▶ Directions
Exact transcription, pictures omitted: reproduce the listing below.

▶ Given information
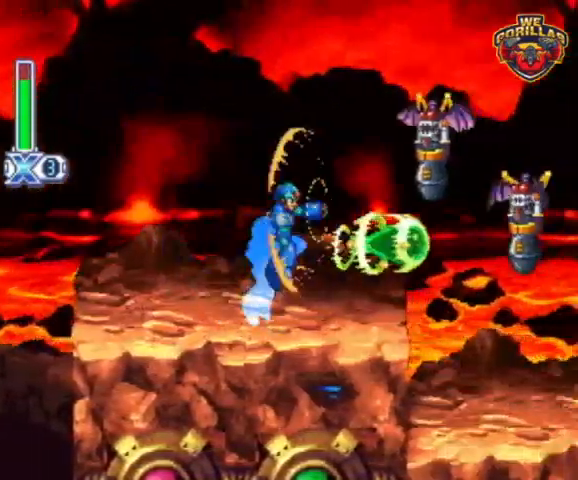
{"buttons": ["Y", "R1", "DPAD_RIGHT"], "events": [[67, "DPAD_RIGHT", "up"], [233, "DPAD_RIGHT", "down"], [433, "L1", "down"], [467, "L1", "up"]]}
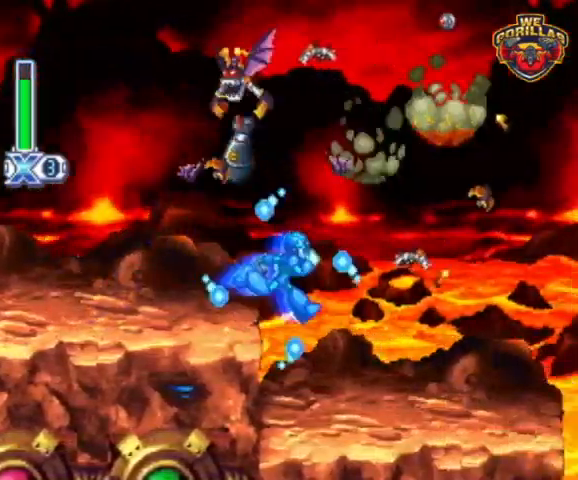
{"buttons": ["Y", "R1", "DPAD_RIGHT"], "events": []}
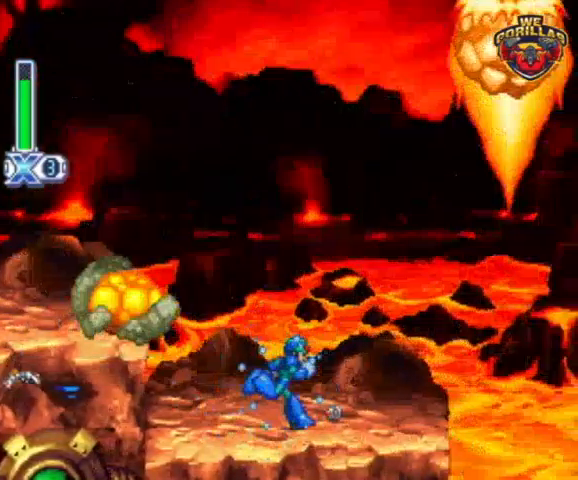
{"buttons": ["Y", "R1", "DPAD_RIGHT"], "events": []}
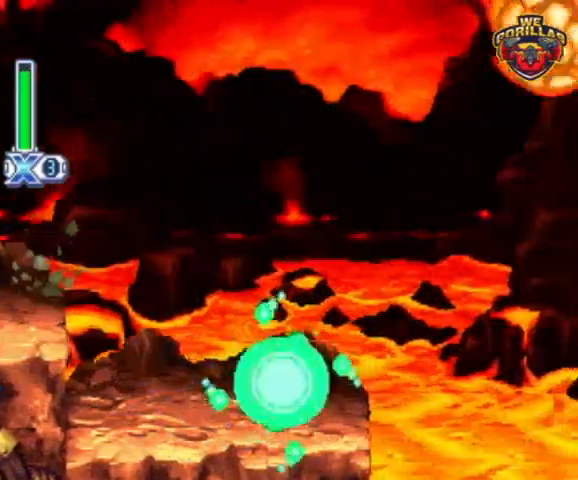
{"buttons": ["Y", "L1", "R1", "DPAD_RIGHT"], "events": [[100, "Y", "up"], [167, "L1", "down"], [167, "Y", "down"]]}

▶ Answer below
{"buttons": ["Y", "R1", "DPAD_RIGHT"], "events": [[67, "DPAD_RIGHT", "up"], [233, "DPAD_RIGHT", "down"], [433, "L1", "down"], [467, "L1", "up"]]}
{"buttons": ["Y", "R1", "DPAD_RIGHT"], "events": []}
{"buttons": ["Y", "R1", "DPAD_RIGHT"], "events": []}
{"buttons": ["Y", "L1", "R1", "DPAD_RIGHT"], "events": [[100, "Y", "up"], [167, "L1", "down"], [167, "Y", "down"]]}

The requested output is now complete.